Für ihn waren möglichst viele verschieden Quellen ein inneres Bedürfnis, also ging er sofort ins Archiv. Er kam wie vom Donner gerührt zurück: Dort waren die Artikel auf Pappe aufgeklebt. In der Redaktion hatten noch nicht einmal alle eine elektronische Schreibmaschine.

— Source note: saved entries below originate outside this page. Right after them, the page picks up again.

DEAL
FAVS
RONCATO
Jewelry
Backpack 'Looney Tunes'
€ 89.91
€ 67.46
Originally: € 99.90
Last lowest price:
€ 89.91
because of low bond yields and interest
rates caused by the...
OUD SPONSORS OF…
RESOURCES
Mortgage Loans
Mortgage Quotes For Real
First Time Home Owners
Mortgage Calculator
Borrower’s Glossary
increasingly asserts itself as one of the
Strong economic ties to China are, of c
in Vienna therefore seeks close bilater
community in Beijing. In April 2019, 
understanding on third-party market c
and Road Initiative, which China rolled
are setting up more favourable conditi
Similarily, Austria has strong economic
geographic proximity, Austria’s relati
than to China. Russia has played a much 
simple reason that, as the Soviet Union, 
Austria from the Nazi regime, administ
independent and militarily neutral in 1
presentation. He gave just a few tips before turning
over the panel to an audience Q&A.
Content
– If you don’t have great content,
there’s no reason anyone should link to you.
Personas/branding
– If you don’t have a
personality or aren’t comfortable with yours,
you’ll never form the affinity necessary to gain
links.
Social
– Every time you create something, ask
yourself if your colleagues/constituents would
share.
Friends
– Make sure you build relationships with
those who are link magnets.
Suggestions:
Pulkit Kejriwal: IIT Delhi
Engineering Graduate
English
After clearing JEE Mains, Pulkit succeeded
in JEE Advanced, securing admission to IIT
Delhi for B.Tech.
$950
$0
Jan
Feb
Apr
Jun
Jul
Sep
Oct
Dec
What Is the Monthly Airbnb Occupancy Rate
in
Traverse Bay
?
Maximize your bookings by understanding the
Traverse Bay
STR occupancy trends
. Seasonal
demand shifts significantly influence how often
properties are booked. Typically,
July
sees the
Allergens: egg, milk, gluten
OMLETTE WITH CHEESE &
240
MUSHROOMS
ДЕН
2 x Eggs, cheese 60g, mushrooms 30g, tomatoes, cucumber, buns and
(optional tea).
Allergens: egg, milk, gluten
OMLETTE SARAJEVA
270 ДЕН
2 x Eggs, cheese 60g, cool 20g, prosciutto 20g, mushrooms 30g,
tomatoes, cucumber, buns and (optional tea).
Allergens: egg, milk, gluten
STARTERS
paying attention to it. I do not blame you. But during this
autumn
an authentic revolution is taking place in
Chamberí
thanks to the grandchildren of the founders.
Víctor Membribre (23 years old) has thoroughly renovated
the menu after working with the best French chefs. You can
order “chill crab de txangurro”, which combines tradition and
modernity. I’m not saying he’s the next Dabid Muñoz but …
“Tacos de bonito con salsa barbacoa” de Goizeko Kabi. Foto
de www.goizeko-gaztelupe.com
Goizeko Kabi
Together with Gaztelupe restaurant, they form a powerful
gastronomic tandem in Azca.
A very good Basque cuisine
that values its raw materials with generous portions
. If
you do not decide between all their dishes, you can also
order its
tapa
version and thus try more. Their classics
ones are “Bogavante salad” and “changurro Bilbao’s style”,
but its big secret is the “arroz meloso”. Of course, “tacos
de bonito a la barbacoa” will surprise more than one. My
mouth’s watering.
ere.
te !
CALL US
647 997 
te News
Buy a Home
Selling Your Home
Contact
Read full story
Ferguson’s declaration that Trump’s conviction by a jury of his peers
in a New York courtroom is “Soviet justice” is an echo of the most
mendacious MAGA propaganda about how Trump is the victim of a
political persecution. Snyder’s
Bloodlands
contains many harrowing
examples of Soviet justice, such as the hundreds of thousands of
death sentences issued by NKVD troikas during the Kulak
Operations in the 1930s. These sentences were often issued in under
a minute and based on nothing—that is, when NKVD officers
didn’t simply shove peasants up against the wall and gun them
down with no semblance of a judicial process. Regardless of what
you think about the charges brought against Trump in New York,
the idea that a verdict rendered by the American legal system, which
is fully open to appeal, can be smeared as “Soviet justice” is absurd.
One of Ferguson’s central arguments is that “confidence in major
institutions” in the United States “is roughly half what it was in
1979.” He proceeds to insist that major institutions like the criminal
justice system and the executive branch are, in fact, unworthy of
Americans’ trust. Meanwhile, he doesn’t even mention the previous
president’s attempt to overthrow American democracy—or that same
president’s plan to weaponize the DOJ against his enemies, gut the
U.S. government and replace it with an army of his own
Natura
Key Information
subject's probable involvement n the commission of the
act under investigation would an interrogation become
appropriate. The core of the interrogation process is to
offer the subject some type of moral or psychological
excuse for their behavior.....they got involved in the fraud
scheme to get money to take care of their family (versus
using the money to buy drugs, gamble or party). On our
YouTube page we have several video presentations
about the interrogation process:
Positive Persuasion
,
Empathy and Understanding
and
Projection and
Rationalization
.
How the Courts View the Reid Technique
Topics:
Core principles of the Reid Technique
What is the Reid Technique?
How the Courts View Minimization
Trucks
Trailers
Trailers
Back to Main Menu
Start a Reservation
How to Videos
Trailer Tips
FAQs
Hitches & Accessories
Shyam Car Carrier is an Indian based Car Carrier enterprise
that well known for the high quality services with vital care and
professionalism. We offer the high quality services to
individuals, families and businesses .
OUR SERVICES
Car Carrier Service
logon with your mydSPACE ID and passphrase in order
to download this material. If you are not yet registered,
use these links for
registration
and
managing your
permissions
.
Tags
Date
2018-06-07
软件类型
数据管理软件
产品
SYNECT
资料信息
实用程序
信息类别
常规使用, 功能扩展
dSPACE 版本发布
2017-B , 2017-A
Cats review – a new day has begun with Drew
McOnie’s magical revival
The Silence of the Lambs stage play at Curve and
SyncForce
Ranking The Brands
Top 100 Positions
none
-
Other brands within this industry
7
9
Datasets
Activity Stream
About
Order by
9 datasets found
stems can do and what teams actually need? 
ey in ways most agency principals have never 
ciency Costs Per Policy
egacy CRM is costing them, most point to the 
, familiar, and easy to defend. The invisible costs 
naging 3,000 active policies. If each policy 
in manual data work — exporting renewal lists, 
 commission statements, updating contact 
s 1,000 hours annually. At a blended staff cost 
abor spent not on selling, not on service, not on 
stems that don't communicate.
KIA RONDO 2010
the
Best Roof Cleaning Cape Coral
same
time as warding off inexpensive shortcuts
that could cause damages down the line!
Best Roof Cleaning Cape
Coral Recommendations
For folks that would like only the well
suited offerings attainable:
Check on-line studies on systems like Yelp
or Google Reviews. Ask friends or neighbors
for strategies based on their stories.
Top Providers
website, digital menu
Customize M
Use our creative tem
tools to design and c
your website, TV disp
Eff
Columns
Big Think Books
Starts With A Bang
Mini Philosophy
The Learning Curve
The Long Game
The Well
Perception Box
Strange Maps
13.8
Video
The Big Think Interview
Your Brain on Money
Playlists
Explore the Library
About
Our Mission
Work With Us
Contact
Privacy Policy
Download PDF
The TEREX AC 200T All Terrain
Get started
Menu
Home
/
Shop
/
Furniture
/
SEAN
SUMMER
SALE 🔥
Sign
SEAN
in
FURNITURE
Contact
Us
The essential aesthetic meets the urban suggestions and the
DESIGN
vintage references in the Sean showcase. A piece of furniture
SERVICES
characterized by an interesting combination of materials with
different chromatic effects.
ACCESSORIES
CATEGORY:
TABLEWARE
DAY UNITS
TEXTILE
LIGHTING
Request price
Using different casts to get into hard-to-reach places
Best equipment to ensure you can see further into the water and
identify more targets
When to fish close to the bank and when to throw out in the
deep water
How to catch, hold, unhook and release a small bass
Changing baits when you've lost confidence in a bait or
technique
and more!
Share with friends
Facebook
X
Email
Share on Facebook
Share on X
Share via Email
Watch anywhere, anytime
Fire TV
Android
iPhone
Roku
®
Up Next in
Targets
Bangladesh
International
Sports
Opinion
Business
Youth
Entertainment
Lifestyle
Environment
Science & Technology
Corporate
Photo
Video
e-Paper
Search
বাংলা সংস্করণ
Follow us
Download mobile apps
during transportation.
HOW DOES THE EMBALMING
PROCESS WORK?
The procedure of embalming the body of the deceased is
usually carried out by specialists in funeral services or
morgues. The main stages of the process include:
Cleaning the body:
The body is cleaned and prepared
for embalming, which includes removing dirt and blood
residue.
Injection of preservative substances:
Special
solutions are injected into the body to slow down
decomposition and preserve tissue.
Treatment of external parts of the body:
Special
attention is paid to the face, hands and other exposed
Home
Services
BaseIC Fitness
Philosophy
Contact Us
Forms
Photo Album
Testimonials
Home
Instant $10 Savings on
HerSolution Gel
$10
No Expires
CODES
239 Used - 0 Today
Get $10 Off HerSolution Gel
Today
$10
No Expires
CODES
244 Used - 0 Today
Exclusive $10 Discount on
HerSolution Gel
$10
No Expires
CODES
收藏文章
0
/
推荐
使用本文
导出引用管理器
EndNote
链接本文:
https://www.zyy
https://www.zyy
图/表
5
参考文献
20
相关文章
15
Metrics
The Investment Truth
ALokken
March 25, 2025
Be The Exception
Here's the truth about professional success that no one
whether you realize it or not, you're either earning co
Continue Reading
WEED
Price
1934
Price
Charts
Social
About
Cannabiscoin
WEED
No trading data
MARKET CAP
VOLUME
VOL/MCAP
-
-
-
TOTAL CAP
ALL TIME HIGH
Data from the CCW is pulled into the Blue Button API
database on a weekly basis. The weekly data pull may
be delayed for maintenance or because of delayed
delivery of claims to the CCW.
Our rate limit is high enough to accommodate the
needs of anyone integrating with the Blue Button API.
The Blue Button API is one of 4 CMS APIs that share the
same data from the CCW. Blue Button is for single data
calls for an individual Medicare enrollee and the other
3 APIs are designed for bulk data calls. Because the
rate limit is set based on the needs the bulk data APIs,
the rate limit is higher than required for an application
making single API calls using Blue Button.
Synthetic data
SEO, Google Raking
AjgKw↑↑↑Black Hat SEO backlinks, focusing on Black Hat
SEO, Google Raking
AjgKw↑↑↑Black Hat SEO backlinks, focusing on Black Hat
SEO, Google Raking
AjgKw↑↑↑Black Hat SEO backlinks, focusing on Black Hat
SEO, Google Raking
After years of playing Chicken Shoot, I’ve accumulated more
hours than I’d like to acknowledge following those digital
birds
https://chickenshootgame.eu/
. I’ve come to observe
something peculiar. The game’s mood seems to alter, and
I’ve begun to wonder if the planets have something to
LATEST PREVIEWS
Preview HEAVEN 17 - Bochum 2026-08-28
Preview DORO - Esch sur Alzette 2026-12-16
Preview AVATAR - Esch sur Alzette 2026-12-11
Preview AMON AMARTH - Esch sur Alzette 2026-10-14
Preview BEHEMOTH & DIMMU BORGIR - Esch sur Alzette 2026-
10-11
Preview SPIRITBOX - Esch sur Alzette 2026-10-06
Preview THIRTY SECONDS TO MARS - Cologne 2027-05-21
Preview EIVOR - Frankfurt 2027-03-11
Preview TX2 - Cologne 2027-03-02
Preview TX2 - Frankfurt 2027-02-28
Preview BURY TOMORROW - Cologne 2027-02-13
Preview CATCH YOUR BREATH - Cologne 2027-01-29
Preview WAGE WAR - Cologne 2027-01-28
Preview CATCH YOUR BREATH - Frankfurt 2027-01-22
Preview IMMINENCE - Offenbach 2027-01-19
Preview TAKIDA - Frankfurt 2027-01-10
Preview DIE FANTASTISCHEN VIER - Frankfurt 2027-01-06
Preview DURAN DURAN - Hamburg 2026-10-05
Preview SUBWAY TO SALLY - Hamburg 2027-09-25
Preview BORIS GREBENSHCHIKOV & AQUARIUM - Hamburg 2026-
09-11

Martin Gehlen und Katharina Eglau beim Tagesspiegel-Salon 2013 im Verlagshaus

© Thilo Rückeis

Martin Gehlen war kein Mann der Vergangenheit. Ruhig und beharrlich erarbeitet sich der sozial engagierte und interessierte Biologe einen Namen als Gesundheitsexperte und Kirchenmann, blickte auf die USA und deren Klimapolitik – über die wir zum Ende des Rio-Gipfels nicht einer Meinung waren. Aber er war Argumenten immer offen. Und er archivierte seine Quellen fein säuberlich in Aktenordnern.

Er ging als Fellow für einige Zeit nach Harvard und Paris, studierte in Jerusalem. Schließlich promovierte er neben seinem Job in der Politikredaktion. Dafür stand er extra früh auf. Er arbeitete verlässlich wie immer und achtete darauf, dass trotz allem auch seine geliebte Kultur nicht zu kurz kam. Ja, er engagierte sich sogar für die Kollegen im Betriebsrat. 2008 ging er als Korrespondent für mehrere Zeitungen nach Kairo. Beschwingt und fröhlich.

Wegen der sich zuspitzenden Lage zogen er und seine Frau 2017 nach Tunis. Am Samstag früh erschien eine seiner fundierten Analysen aus der arabischen Welt in der Ulmer „Südwestpresse“. Der Titel: „Das Comeback des IS“. An diesem Tag starb unser hoch geachteter Kollege, ein sehr feiner Mensch, an den Folgen eines Herzinfarktes. Er wurde nur 64 Jahre alt.